A Nash equilibrium is a strategy profile in which every player’s chosen strategy is a best response to the strategies chosen by the others. This definition imposes consistency: each player’s belief about the opponents’ play must match the actual strategies employed. Because a Nash equilibrium predicts how rational players will act, it serves both as a recommendation and as a forecast of actual play. Note that an equilibrium is always a strategy profile, not a payoff value.

Relationship Between Solution Concepts

The hierarchy of solution concepts can be expressed as

Dominant‑Strategy Equilibrium ⊆ Nash Equilibrium ⊆ Rationalizable strategies (S∞).

Every dominant‑strategy equilibrium automatically satisfies the best‑response condition of a Nash equilibrium, and every Nash equilibrium survives the iterative elimination that defines rationalizability. Consequently, rationalizability is the least demanding requirement, Nash equilibrium is stricter, and dominant‑strategy equilibrium is the most restrictive.

Mixed‑Strategy Nash Equilibrium

When a game lacks a pure‑strategy equilibrium—such as the classic hide‑and‑seek scenario—players may randomize over their actions. A mixed‑strategy equilibrium exists only if each player is indifferent between the pure strategies they mix, meaning the expected payoffs from those strategies are equal. This indifference condition determines the probabilities each player assigns to their actions. Nash’s theorem guarantees that every finite strategic‑form game possesses at least one equilibrium, whether in pure or mixed strategies, a result proved using fixed‑point theorems (Brouwer or Kakutani).

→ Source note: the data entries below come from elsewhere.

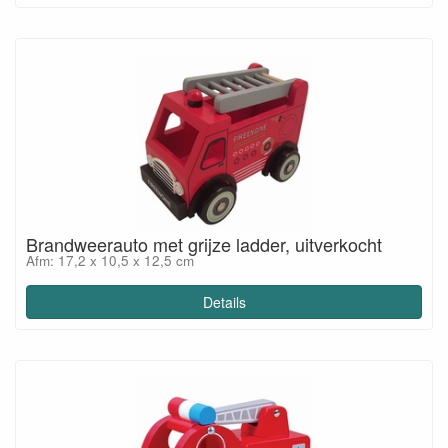
Brandweerauto met grijze ladder, uitverkocht
Afm: 17,2 x 10,5 x 12,5 cm
Details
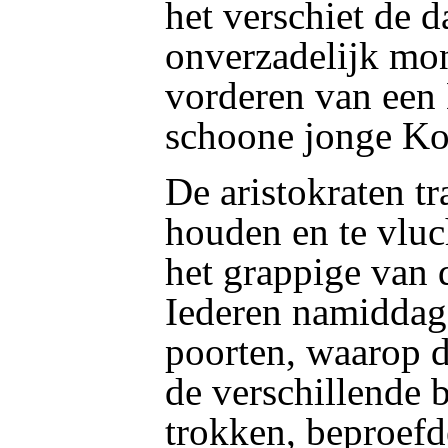
het verschiet de 
onverzadelijk mon
vorderen van een
schoone jonge Ko
De aristokraten tr
houden en te vluch
het grappige van 
Iederen namiddag 
poorten, waarop d
de verschillende 
trokken, beproefd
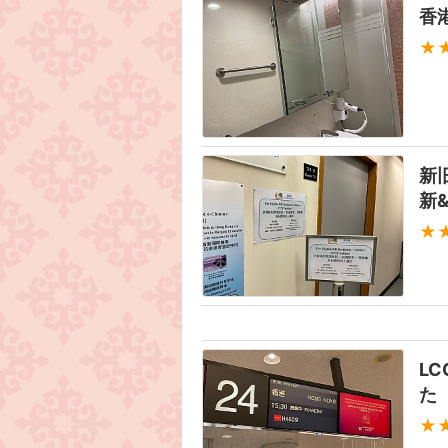
香
★
新
新
★
L
た
★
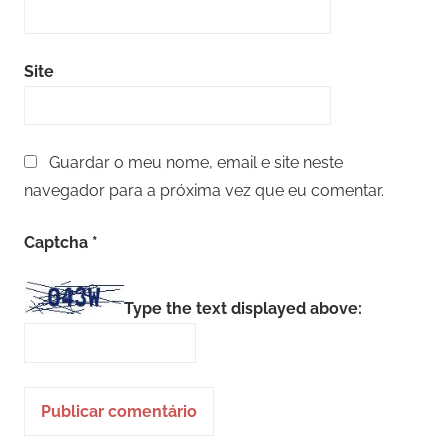
Site
Guardar o meu nome, email e site neste
navegador para a próxima vez que eu comentar.
Captcha
*
Type the text displayed above:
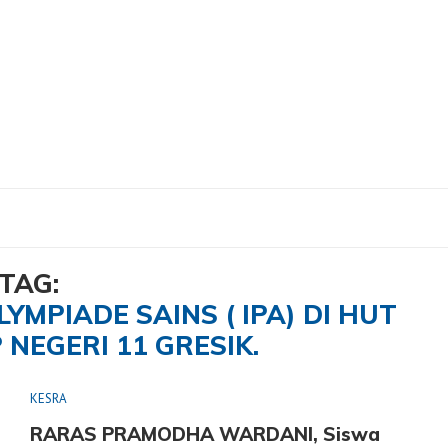
ba Olympiade Sains ( IPA) Di HUT KE-44 UPT SMP Negeri 11 Gresik."
TAG:
YMPIADE SAINS ( IPA) DI HUT
 NEGERI 11 GRESIK.
KESRA
RARAS PRAMODHA WARDANI, Siswa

Interpretations of Nash Equilibrium

Nash equilibria can be viewed as stable conventions, self‑enforcing agreements, or steady states of a strategic interaction. Because each player’s strategy is optimal given the others’, no unilateral deviation is profitable, making the equilibrium robust to individual incentives to change. This robustness underlies the wide applicability of Nash equilibrium across economics, biology, and social sciences.

  Takeaways

  • Rationalizability provides an explanation for behavior based on common knowledge of rationality but does not require beliefs to be correct.
  • A Nash equilibrium is a strategy profile where each player's strategy is a best response to the others, ensuring consistency between beliefs and actual play.
  • Every dominant‑strategy equilibrium is also a Nash equilibrium, and every Nash equilibrium is rationalizable, establishing the inclusion DSE ⊆ NE ⊆ S∞.
  • Mixed‑strategy Nash equilibria arise when no pure‑strategy equilibrium exists, and players randomize only if they are indifferent between the pure strategies they mix.
  • Nash's theorem guarantees that every finite strategic‑form game possesses at least one equilibrium, pure or mixed, based on fixed‑point arguments.

Frequently Asked Questions

Why is rationalizability considered less demanding than Nash equilibrium?

Rationalizability is less demanding because it only requires that each player’s strategy be optimal given some belief about opponents, without requiring those beliefs to match actual play. Nash equilibrium adds the consistency condition that beliefs must be correct, making it a stricter requirement.

How does the indifference principle determine mixed‑strategy equilibria?

The indifference principle states that a player will mix over pure strategies only when the expected payoff from each mixed‑in strategy is equal. By setting the opponent’s mixed probabilities so that this equality holds, the player becomes indifferent, and the resulting probabilities constitute a mixed‑strategy Nash equilibrium.